If this sounds very fanciful, then lets look at it from a different angle. Supposing you are walking down the street and you bump into a friend who tells you all about the marvellous party that mutual friend X threw the other evening, to which you were not invited. Now the obvious adult response is to think, oh well I was busy that night, and I didn’t really expect X to invite me, given that we don’t know each other so very well, and I didn’t invite him/her to my party either. But down deep there will be a little voice saying ‘Why? Why didn’t I get invited to the party? I should have been there! X must hate me really!’ And that little voice, representative of a persecutory universe, is the remainder of intense childhood emotions, when things were taken away from us and we just didn’t understand why. Klein believed that if children were allowed even a basic understanding of what was going on inside them, and that was expressed as being ok and acceptable, then the child got through the emotional crisis much quicker and was able to make ‘reparation’. Or in other words, they felt free to love the parent again, untroubled by fear of damage or retaliation.
So how does this pan out in relation to memoir? Is the redemptive memoir evidence of that beautiful experience of reparation? When the troubles of the past are seen as having no bearing on the love the grown-up child feels for its parents? Is the misery memoir an account of that devastating experience of rage, guilt and hatred that sparks out of unresolved issues between parents and children? I can see good reasons, then, for accurate and articulate accounts of both these states, but I can also see why they may make some readers feel uncomfortable, one way or another.

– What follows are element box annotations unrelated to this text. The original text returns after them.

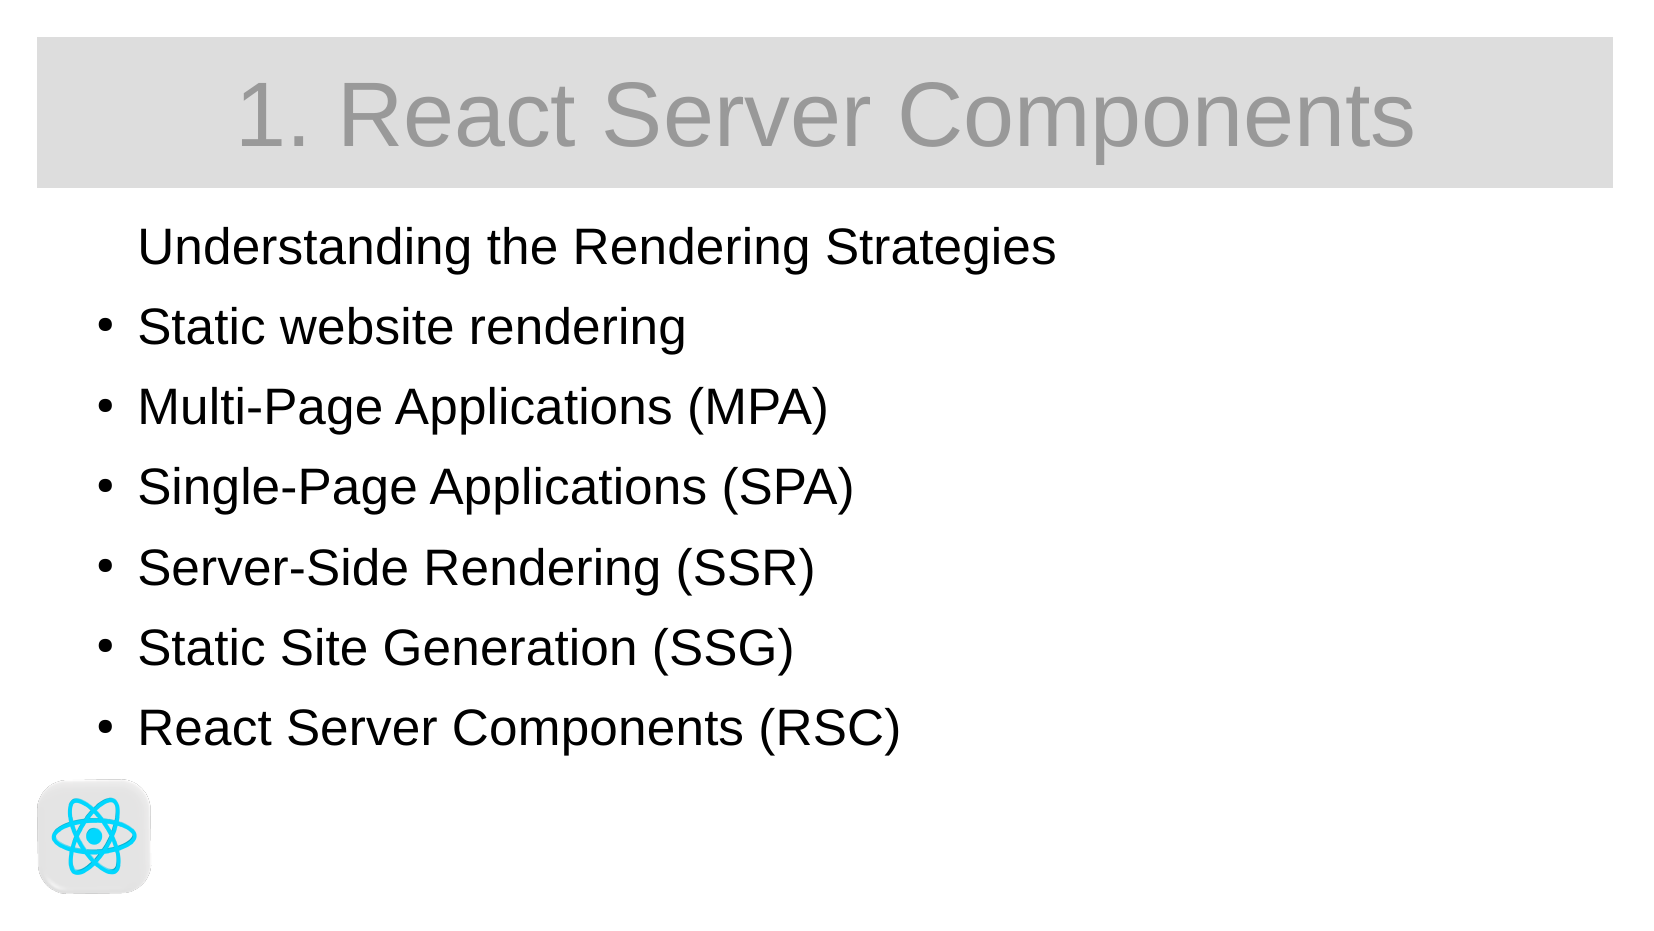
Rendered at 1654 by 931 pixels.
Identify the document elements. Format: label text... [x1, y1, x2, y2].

picture [0, 742, 188, 931]
text_box [1571, 37, 1613, 188]
text_box [37, 37, 82, 188]
title 1. React Server Components [82, 37, 1571, 193]
list Understanding the Rendering Strategies Static website rendering Multi-Page Applications (MPA) Single-Page Applications (SPA) Server-Side Rendering (SSR) Static Site Generation (SSG) React Server Components (RSC) [82, 217, 1571, 758]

Interesting then that Melanie Klein’s own autobiography, an unfinished affair, contains a highly idealised portrait of her mother. Klein described her as a gentle, unassuming woman, tolerant and serene. Unfortunately, a large amount of correspondence has been discovered, written by Klein’s mother, in which she comes across quite clearly as manipulative, domineering, aggressive and misguided. Really, in my time researching mothers I have come across some fairly dreadful ones, but Klein’s mother is in a category all of her own. The things she did! But that will have to be a post for another day, and it probably will as the book has to go back to the library and I want to fix the details in my mind. But here I have also to ask whether idealisation is itself the x that marks the spot where a lot of inconvenient emotions have been buried? Is this why William Zinsser’s mother cried? Not because she had such a good time during his childhood that she couldn’t bear to think of him imagining it differently, but because her own idealisation of his youth is evidence that she herself had emotions she never wished to confront about motherhood?
Oh I am full of questions that I have no answers to today. But they strike me as interesting questions.